*THE TASK:*
Look for the word "coffee" in the records, and copy each line where it appears.
PROVIDED MATERIAL Start Marker
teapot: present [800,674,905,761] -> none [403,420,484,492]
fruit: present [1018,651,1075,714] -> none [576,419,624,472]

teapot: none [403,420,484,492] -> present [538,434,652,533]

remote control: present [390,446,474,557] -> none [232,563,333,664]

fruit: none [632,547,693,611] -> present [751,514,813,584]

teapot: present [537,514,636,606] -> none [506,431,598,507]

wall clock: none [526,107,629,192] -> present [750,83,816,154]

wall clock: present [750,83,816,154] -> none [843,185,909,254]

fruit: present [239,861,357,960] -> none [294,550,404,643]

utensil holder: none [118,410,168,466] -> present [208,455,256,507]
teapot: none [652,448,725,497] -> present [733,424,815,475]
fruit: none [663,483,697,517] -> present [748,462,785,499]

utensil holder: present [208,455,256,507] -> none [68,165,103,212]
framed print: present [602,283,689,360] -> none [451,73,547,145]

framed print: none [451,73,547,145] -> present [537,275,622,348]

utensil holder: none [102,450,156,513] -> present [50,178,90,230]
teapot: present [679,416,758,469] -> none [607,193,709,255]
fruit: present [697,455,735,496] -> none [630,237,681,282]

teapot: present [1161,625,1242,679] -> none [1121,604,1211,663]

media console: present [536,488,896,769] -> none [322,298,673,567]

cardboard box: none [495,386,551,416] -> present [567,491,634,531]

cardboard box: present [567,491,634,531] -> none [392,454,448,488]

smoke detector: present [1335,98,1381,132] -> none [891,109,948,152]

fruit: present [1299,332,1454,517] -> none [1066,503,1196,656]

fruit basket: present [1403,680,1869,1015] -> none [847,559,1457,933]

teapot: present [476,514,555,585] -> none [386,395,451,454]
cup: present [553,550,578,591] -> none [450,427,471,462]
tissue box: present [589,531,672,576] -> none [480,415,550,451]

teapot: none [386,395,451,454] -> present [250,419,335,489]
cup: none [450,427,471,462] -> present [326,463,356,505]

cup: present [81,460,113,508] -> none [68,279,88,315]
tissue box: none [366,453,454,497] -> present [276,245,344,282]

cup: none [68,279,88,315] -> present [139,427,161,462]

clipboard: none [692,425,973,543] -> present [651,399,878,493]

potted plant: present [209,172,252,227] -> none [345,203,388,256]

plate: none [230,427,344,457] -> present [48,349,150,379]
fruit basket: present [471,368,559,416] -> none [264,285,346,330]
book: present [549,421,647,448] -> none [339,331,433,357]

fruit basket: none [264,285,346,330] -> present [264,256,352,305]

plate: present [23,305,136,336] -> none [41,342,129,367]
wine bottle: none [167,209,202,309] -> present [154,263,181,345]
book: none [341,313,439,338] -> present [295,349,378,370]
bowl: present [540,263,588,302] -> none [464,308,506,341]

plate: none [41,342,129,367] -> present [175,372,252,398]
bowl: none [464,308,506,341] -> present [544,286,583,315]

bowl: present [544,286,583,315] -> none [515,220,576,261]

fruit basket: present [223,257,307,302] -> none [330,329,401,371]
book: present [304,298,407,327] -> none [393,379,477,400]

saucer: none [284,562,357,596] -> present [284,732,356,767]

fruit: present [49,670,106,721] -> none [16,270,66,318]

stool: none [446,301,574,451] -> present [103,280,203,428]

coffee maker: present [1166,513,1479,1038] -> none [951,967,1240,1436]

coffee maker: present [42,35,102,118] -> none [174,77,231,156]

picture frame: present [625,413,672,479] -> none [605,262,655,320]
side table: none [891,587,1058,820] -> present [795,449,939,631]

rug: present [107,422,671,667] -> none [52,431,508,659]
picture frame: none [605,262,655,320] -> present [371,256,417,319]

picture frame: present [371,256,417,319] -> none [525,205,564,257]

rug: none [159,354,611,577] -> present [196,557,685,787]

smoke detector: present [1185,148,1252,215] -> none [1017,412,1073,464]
PROVIDED MATERIAL End Marker
*EXERCISE OUTPUT:*
coffee maker: present [1166,513,1479,1038] -> none [951,967,1240,1436]
coffee maker: present [42,35,102,118] -> none [174,77,231,156]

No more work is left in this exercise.